Issue des Beaux Arts et de l’Ecole Nationale Supérieure de la Photographie , qu’est ce qui t’as donné envie de choisir ce parcours ?
J’ai testé pas mal de choses, les études de droit ( atroce), les études de lettres ( ennuyeux) , puis j’ai passé le concours des beaux arts. J’ai alors essayé différents médias, de la peinture abstraite en passant la sérigraphie ou la sculpture monumentale. Mais en 3 ans aux Beaux Art, l’image, fixe ou en mouvement, c’est à dire la photo et la vidéo, sont devenus mes "outils" de prédilection. J’ai donc décidé de me spécialiser, en tentant le concours d’entrée de l’école nationale supérieure de la photographie, ou j’ai passé 3 ans.

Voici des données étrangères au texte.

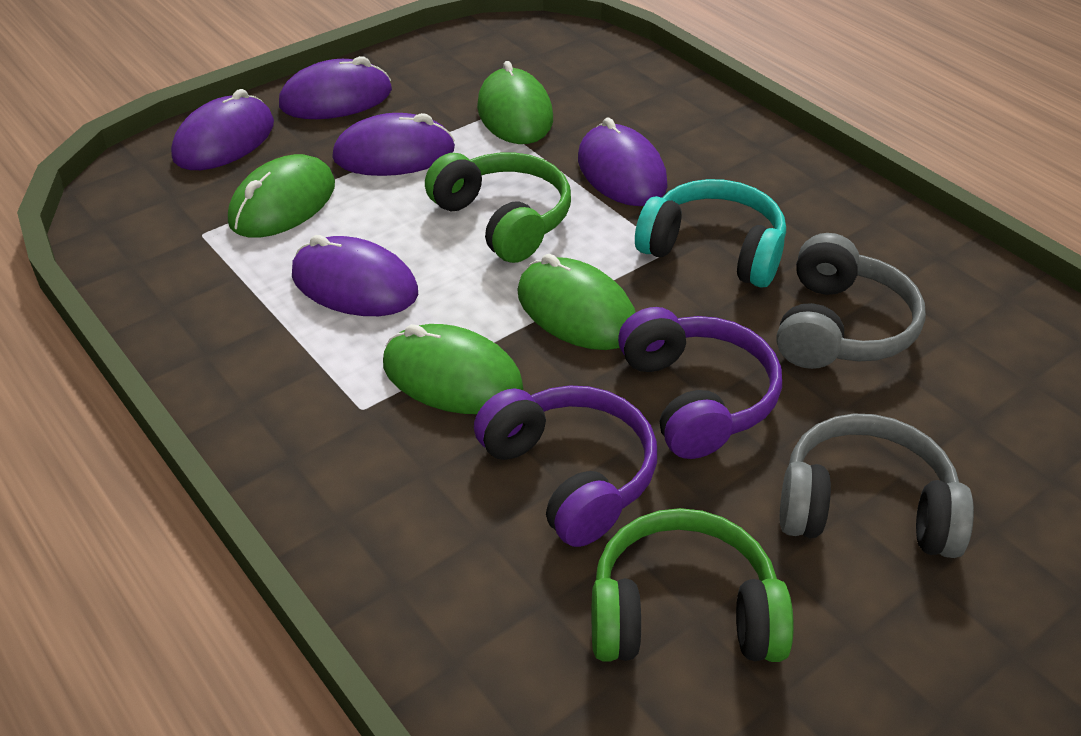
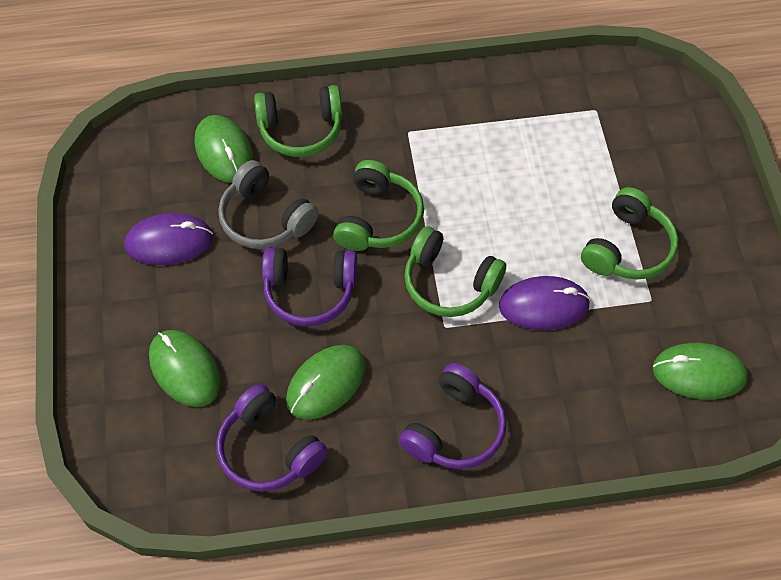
green headphones: 2 -> 4
grey headphones: 2 -> 1
purple headphones: 2 -> 3
purple mouse: 5 -> 2
turquoise headphones: 1 -> 0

Ton travail est militant parce qu’il ouvre un champ de visibilité sur la diversité des corps de femmes, lesbiennes, queer. Comment en es-tu arrivé à travailler sur ce thème plutôt que sur des paysages par exemple ?
Je suis rentrée aux Beaux Art la même année où je suis tombée amoureuse d’une fille, une étudiante de science-po. J’étais en plein rêve amoureux, et j’ai découvert avec étonnement la violence de la lesbophobie, y compris au sein de mes études. Le délire support-surface, la mécatronique, les paysages péri-urbains, les installations a base de poutres en bois et poste tv a l’envers, tout ce qui était (et est encore) super vendeur dans le milieu de "l’art content-pour-rien" m’ennuyait profondément. C’était avant le pacs, les lesbiennes se cachaient encore beaucoup, et les images nous représentant étaient quasi-inexistantes. ça m’a donné envie d’en faire moi-même, même si ça m’a valu de durs combats et beaucoup de censure.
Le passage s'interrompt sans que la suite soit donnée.